** RECORDS follows **
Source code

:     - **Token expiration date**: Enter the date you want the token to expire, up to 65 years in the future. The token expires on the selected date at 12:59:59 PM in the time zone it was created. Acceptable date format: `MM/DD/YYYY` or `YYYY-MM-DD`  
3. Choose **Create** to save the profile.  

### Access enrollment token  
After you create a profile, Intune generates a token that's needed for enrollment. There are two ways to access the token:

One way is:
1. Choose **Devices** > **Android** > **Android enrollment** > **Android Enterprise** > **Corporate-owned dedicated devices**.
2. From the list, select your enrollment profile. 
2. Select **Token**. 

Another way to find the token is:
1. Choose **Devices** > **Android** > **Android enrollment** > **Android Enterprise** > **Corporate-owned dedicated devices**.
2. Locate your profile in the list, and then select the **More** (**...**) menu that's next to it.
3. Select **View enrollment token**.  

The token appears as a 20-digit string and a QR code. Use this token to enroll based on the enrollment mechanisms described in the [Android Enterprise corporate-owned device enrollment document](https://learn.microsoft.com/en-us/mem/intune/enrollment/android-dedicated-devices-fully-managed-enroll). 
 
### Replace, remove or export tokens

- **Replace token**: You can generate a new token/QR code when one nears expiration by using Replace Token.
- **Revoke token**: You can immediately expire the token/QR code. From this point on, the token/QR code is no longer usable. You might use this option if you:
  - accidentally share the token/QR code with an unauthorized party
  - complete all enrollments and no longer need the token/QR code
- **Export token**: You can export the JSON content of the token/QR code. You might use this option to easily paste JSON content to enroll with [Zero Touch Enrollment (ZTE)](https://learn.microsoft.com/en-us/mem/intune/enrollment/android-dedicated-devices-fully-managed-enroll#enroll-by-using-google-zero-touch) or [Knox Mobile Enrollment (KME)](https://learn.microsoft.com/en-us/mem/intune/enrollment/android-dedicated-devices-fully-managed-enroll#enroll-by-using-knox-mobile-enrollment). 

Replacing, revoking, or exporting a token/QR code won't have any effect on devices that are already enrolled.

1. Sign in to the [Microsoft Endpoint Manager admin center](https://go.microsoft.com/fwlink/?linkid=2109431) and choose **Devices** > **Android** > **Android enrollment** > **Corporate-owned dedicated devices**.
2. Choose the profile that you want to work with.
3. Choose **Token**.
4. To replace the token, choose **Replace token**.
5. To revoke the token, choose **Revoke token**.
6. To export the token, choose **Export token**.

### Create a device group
** End of RECORDS **
- DIRECTIVE
Return the listing exactly as it was given to you, with every line intact.

- SOLUTION TO THIS EXERCISE
Source code

:     - **Token expiration date**: Enter the date you want the token to expire, up to 65 years in the future. The token expires on the selected date at 12:59:59 PM in the time zone it was created. Acceptable date format: `MM/DD/YYYY` or `YYYY-MM-DD`  
3. Choose **Create** to save the profile.  

### Access enrollment token  
After you create a profile, Intune generates a token that's needed for enrollment. There are two ways to access the token:

One way is:
1. Choose **Devices** > **Android** > **Android enrollment** > **Android Enterprise** > **Corporate-owned dedicated devices**.
2. From the list, select your enrollment profile. 
2. Select **Token**. 

Another way to find the token is:
1. Choose **Devices** > **Android** > **Android enrollment** > **Android Enterprise** > **Corporate-owned dedicated devices**.
2. Locate your profile in the list, and then select the **More** (**...**) menu that's next to it.
3. Select **View enrollment token**.  

The token appears as a 20-digit string and a QR code. Use this token to enroll based on the enrollment mechanisms described in the [Android Enterprise corporate-owned device enrollment document](https://learn.microsoft.com/en-us/mem/intune/enrollment/android-dedicated-devices-fully-managed-enroll). 
 
### Replace, remove or export tokens

- **Replace token**: You can generate a new token/QR code when one nears expiration by using Replace Token.
- **Revoke token**: You can immediately expire the token/QR code. From this point on, the token/QR code is no longer usable. You might use this option if you:
  - accidentally share the token/QR code with an unauthorized party
  - complete all enrollments and no longer need the token/QR code
- **Export token**: You can export the JSON content of the token/QR code. You might use this option to easily paste JSON content to enroll with [Zero Touch Enrollment (ZTE)](https://learn.microsoft.com/en-us/mem/intune/enrollment/android-dedicated-devices-fully-managed-enroll#enroll-by-using-google-zero-touch) or [Knox Mobile Enrollment (KME)](https://learn.microsoft.com/en-us/mem/intune/enrollment/android-dedicated-devices-fully-managed-enroll#enroll-by-using-knox-mobile-enrollment). 

Replacing, revoking, or exporting a token/QR code won't have any effect on devices that are already enrolled.

1. Sign in to the [Microsoft Endpoint Manager admin center](https://go.microsoft.com/fwlink/?linkid=2109431) and choose **Devices** > **Android** > **Android enrollment** > **Corporate-owned dedicated devices**.
2. Choose the profile that you want to work with.
3. Choose **Token**.
4. To replace the token, choose **Replace token**.
5. To revoke the token, choose **Revoke token**.
6. To export the token, choose **Export token**.

### Create a device group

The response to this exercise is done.